Among the records that follow, set down only the lines from the one containing "focal_35mm: 48" to the one containing "f_number: 1.78", both included, exactly.

------------------------------------------------------------------------

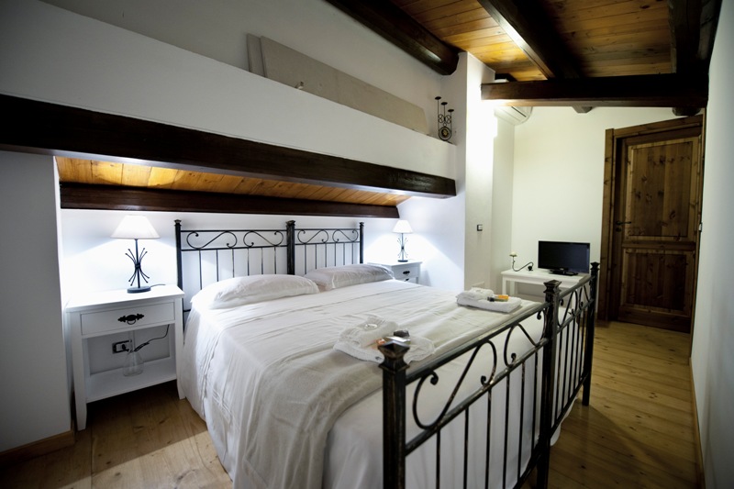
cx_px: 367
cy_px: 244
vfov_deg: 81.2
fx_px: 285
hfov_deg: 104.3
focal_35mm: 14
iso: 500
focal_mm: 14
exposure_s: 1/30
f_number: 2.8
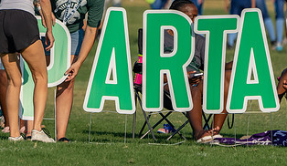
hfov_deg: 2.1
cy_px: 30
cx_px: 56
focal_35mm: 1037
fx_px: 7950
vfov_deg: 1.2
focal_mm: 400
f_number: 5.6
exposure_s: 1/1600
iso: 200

------------------------------------------------------------------------

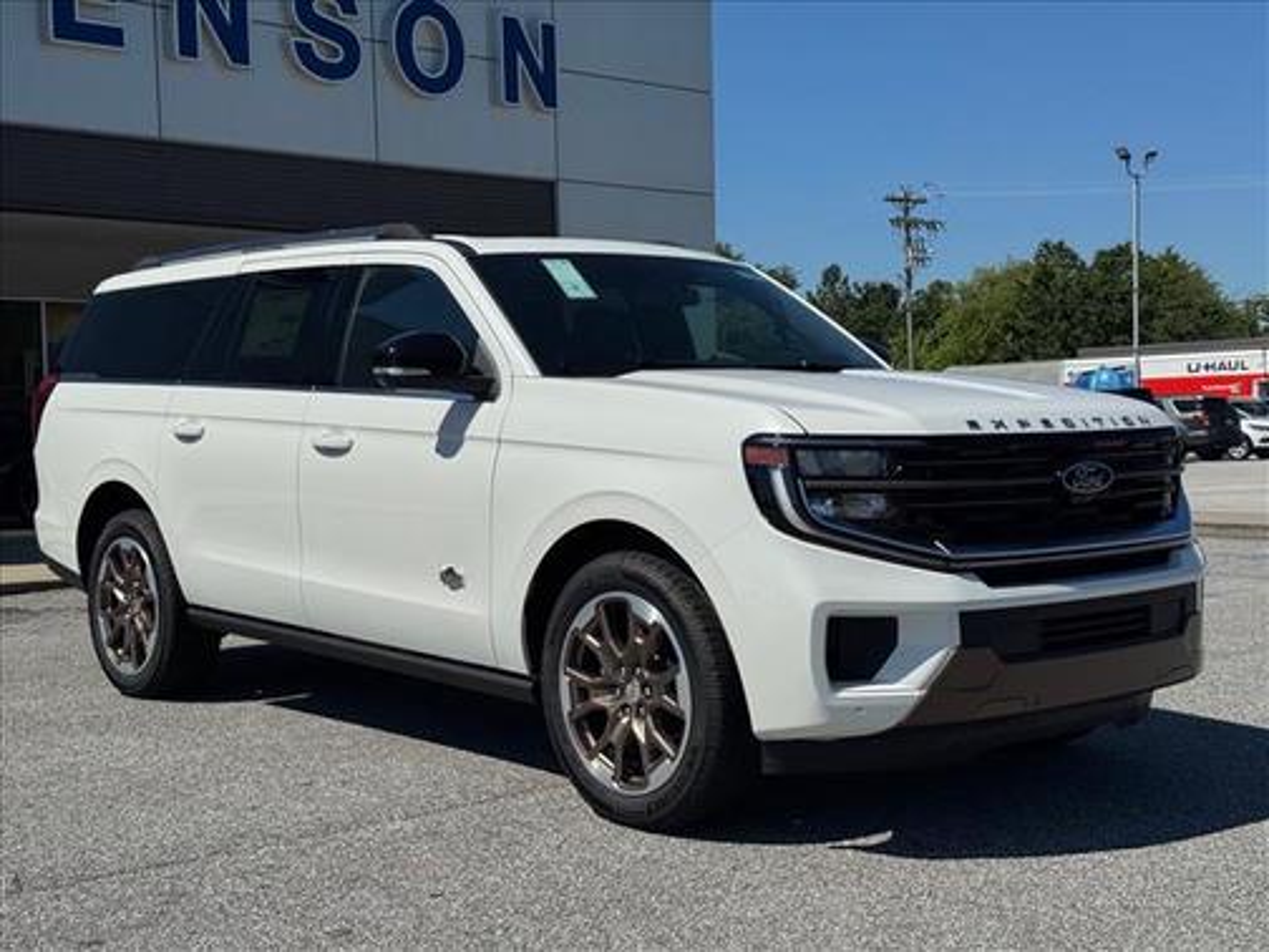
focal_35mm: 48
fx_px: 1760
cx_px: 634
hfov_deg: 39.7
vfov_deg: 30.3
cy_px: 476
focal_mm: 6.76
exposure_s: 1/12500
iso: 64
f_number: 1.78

------------------------------------------------------------------------

Answer to the problem>
focal_35mm: 48
fx_px: 1760
cx_px: 634
hfov_deg: 39.7
vfov_deg: 30.3
cy_px: 476
focal_mm: 6.76
exposure_s: 1/12500
iso: 64
f_number: 1.78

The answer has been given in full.